THE JUNGLE IS THE HEAD

2013, Rio de Janeiro/Berlin. One video channel projection, color, audio, 7 min 30s in Loop, Full HD Format.


Frames of a tropical rainforest covered by smoke. Beams of a solar day embody the movement of smoke. The wind sometimes reveals and sometimes hides the forest density. Between opacity and transparency, the smoke makes us realize the wind among the trees. Within the Atlantic Forest of Rio de Janeiro, on a day of waning moon, a woman begins the cultivation of corn, according to the Guaraní indigenous ritual.
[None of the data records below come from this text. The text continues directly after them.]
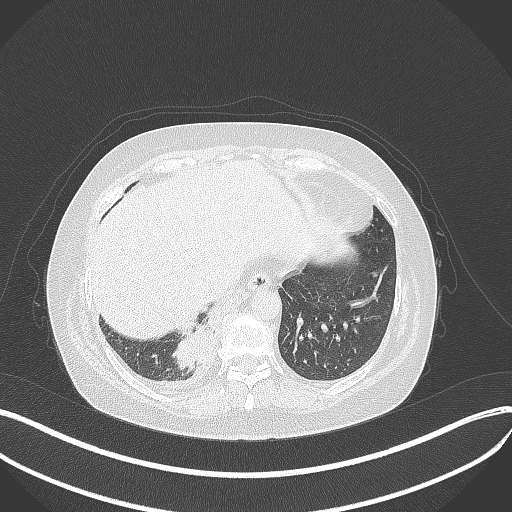
Chest CT, one axial slice. Position 88 of 381 along the scan axis. 120 kVp. Lung window (W 1500 / L -600 HU). 1 mm slice thickness. 512 × 512 image matrix, field of view 400 × 400 mm. Patient: female, 56 years. From the clinical record (not read from this slice): clinical TNM (as recorded): T2b N1 M0.
Annotated regions visible in this slice (rectangle marked by the reading radiologist):
- lung tumour (recorded histology: small cell carcinoma): bounding box (x1, y1, x2, y2) in pixels: (174, 325, 214, 371)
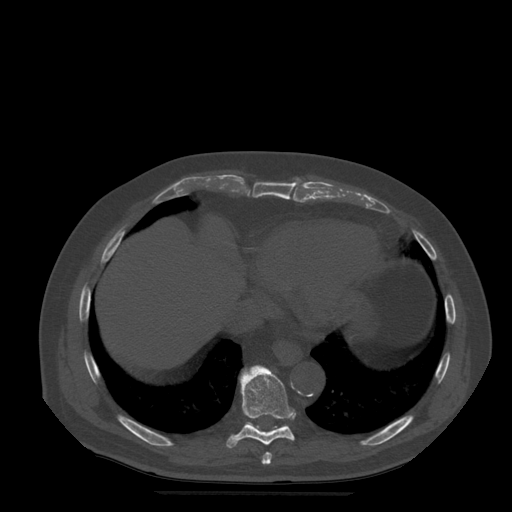
CT including the spine, one axial slice. Position 288 of 522 along the scan axis. Bone window (W 1800 / L 400 HU). 1.25 mm slice thickness. 512 × 512 image matrix, field of view 420 × 420 mm. Patient age 72 years. From the clinical record (not read from this slice): primary cancer: prostate.
Outlined on this slice (semi-automatically segmented with operator editing):
- T8 vertebra: bounding box <262,452,272,465> (left, top, right, bottom; pixels)
- T9 vertebra: <227,365,295,449>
„¿Con cuántos árboles se hace una selva? ¿con cuántas casas una ciudad?“ ORTEGA Y GARSSET, José, Meditaciones del Quijote

Once I was invited in Brazil to the inauguration of an Oca1, built by friends who live in Pedra de Guaratiba, a neighborhood in western of Rio de Janeiro, located within the Atlantic Forest and close to the sea cost. The group had attended a workshop about Opy´s construction. Opy are houses of prayer, for the Guaraní Indigenous culture, made with recycling methods, by reusing the region's natural resources for a sustainable construction. The day after the opening ceremony, we all started planting corn by clearing the land with the slash and burning a small part of the land. The video "The jungle is the head" is a result of this experience with the group and the learning process based on the rituals of Guaraní´s architecture practice and its relations to the cycles of maize cultivation.

In the context of the exhibition "Return to Forever_Brutalism, Attitudes & Fiction", in May 2013 at the Gallery of the Czech Center Berlin, the video was then designed as a second window to the outside of the gallery, in dialogue with the buildings showcase facing the street. The desire of integration between interior and exterior can be pointed as one of the main characteristics of the brutalist architecture of the building, built between 1974 and 1978 in Berlin. By projecting the video at the back of the room, the video establishes a shock between the space of an outside forest, and the rest of the interior wood walls of the gallery. The building and the body of the room, seen as a large sculpture, are once again covered with wood, but in more fantasmatic form. The image and sounds of Brazilian rain forest, perform a possible return to the materiality of the inside rooms and its original contexts.

*Oca is the name given to typical Brazilian indigenous housing. The term comes from the Tupi-Guarani language family.